On February 18, 2021, the Company, through certain subsidiaries of the Operating Partnership, entered into a $12.9 million floating rate advance originated under the Fannie Facility (the “Fannie Facility Second Advance”). Upon the sale of ARIUM Grandewood (refer to Note 3 for further information), the Company had the option to forgo the repayment of the principal balance and any related prepayment penalties and costs by substituting the collateral securing the senior mortgage with collateral of the same or higher value. As such, the Company elected to substitute the ARIUM Grandewood collateral on the Fannie Facility with its Falls at Forsyth property. As the collateral value of Falls at Forsyth exceeded the collateral value of ARIUM Grandewood, the Company elected to receive this incremental difference in collateral value as an advance under the Fannie Facility. The Fannie Facility Second Advance matures on March 1, 2028 and bears interest at the 30-day average SOFR plus 2.70%, subject to an interest rate cap, with interest-only payments through March 2023 and then monthly payments based on thirty-year amortization. The Fannie Facility Second Advance may be prepaid without prepayment or yield maintenance beginning December 1, 2027.

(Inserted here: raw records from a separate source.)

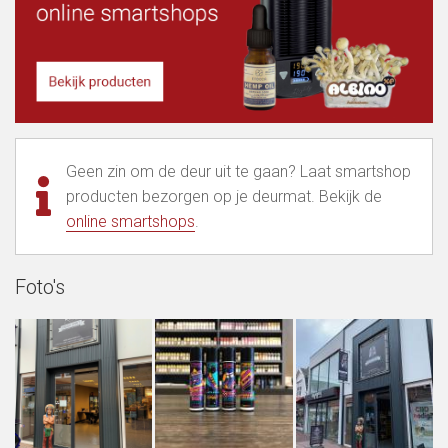
Geen zin om de deur uit te gaan? Laat smartshop
producten bezorgen op je deurmat. Bekijk de
online smartshops
.
Foto's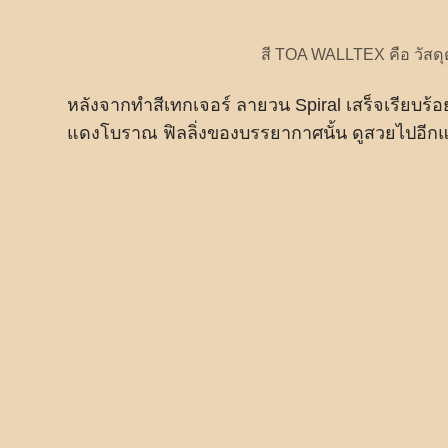
สี TOA WALLTEX คือ วัสดุ
หลังจากทำสีเทกเจอร์ ลายวน Spiral เสร็จเรียบร้อย
แดงโบราณ ฟิลลิ่งของบรรยากาศนั้น ดูสวยไปอีก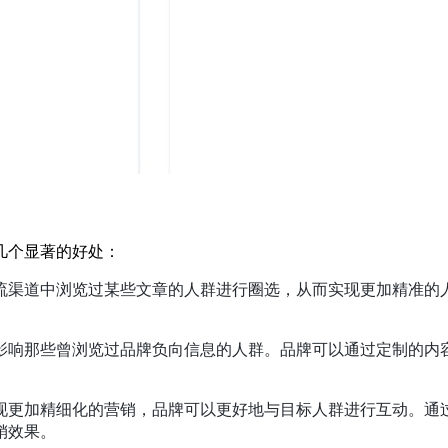
几个显著的好处：
流渠道中浏览过某些文章的人群进行圈选，从而实现更加精准的
影响那些曾浏览过品牌负向信息的人群。品牌可以通过定制的内
现更加精细化的营销，品牌可以更好地与目标人群进行互动。通
销效果。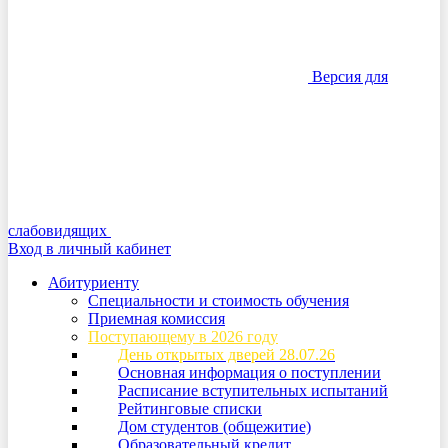
Версия для
слабовидящих
Вход в личный кабинет
Абитуриенту
Специальности и стоимость обучения
Приемная комиссия
Поступающему в 2026 году
День открытых дверей 28.07.26
Основная информация о поступлении
Расписание вступительных испытаний
Рейтинговые списки
Дом студентов (общежитие)
Образовательный кредит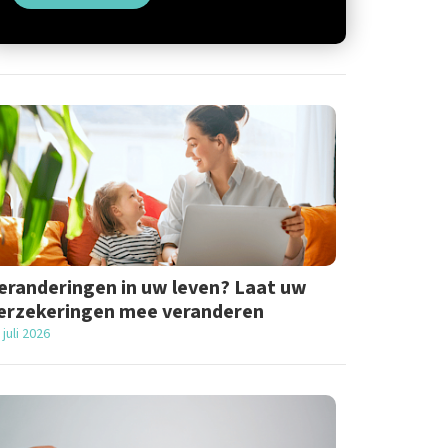
eranderingen in uw leven? Laat uw
erzekeringen mee veranderen
 juli 2026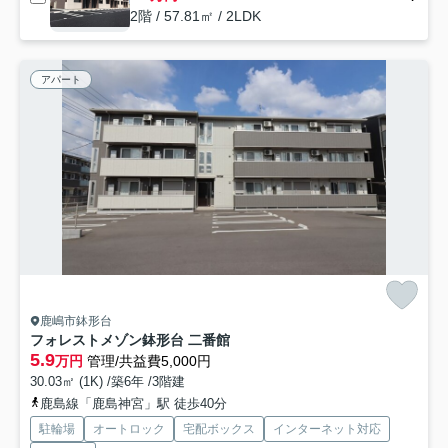
2階 / 57.81㎡ / 2LDK
アパート
鹿嶋市鉢形台
フォレストメゾン鉢形台 二番館
5.9
万円
管理/共益費5,000円
30.03㎡ (1K) /築6年 /3階建
鹿島線「鹿島神宮」駅 徒歩40分
駐輪場
オートロック
宅配ボックス
インターネット対応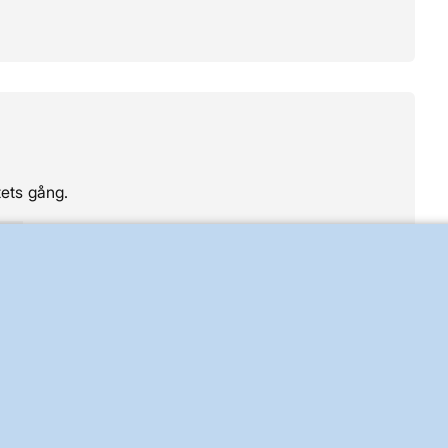
tets gång.
1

The Company may request future fixed rate advances or floating rate advances under the Fannie Facility either by borrowing against the value of the mortgaged properties (based on the valuation methodology established in the Fannie Facility) or adding eligible properties to the collateral pool, subject to customary conditions, including satisfaction of minimum debt service coverage and maximum loan-to-value tests. The proceeds of any future advances made under the Fannie Facility may be used, among other things, for general operating purposes and the acquisition and refinancing of additional properties to be identified in the future.

Debt maturities

As of March 31, 2021, contractual principal payments for the five subsequent years and thereafter are as follows (amounts in thousands):

Year

    

Total

2021 (April 1-December 31) (1)

$

81,986

2022

 

13,821

2023

 

126,023

2024

 

201,580

2025

 

369,102

Thereafter

 

672,843

$

1,465,355

Add: Unamortized fair value debt adjustment

 

6,236

Subtract: Deferred financing costs, net

 

(10,840)

Total

$

1,460,751

(1)$74.7 million represents a loan in connection with The District at Scottsdale. The loan has a June 2021 maturity date and contains two (2) three-month extension options, subject to certain conditions.

The net book value of real estate assets providing collateral for these above borrowings, including the Amended Senior Credit Facility, Second Amended Junior Credit Facility and Fannie Facility, was $1,971.2 million as of March 31, 2021.

The mortgage loans encumbering the Company’s properties are generally nonrecourse, subject to certain exceptions for which the Company would be liable for any resulting losses incurred by the lender. These exceptions vary from loan to loan but generally include fraud or a material misrepresentation, misstatement or omission by the borrower, intentional or grossly negligent conduct by the borrower that harms the property or results in a loss to the lender, filing of a bankruptcy petition by the borrower, either directly or indirectly, and certain environmental liabilities. In addition, upon the occurrence of certain events, such as fraud or filing of a bankruptcy petition by the borrower, the Company or our joint ventures would be liable for the entire outstanding balance of the loan, all interest accrued thereon and certain other costs, including penalties and expenses. The mortgage loans generally have a period where a prepayment fee or yield maintenance would be required.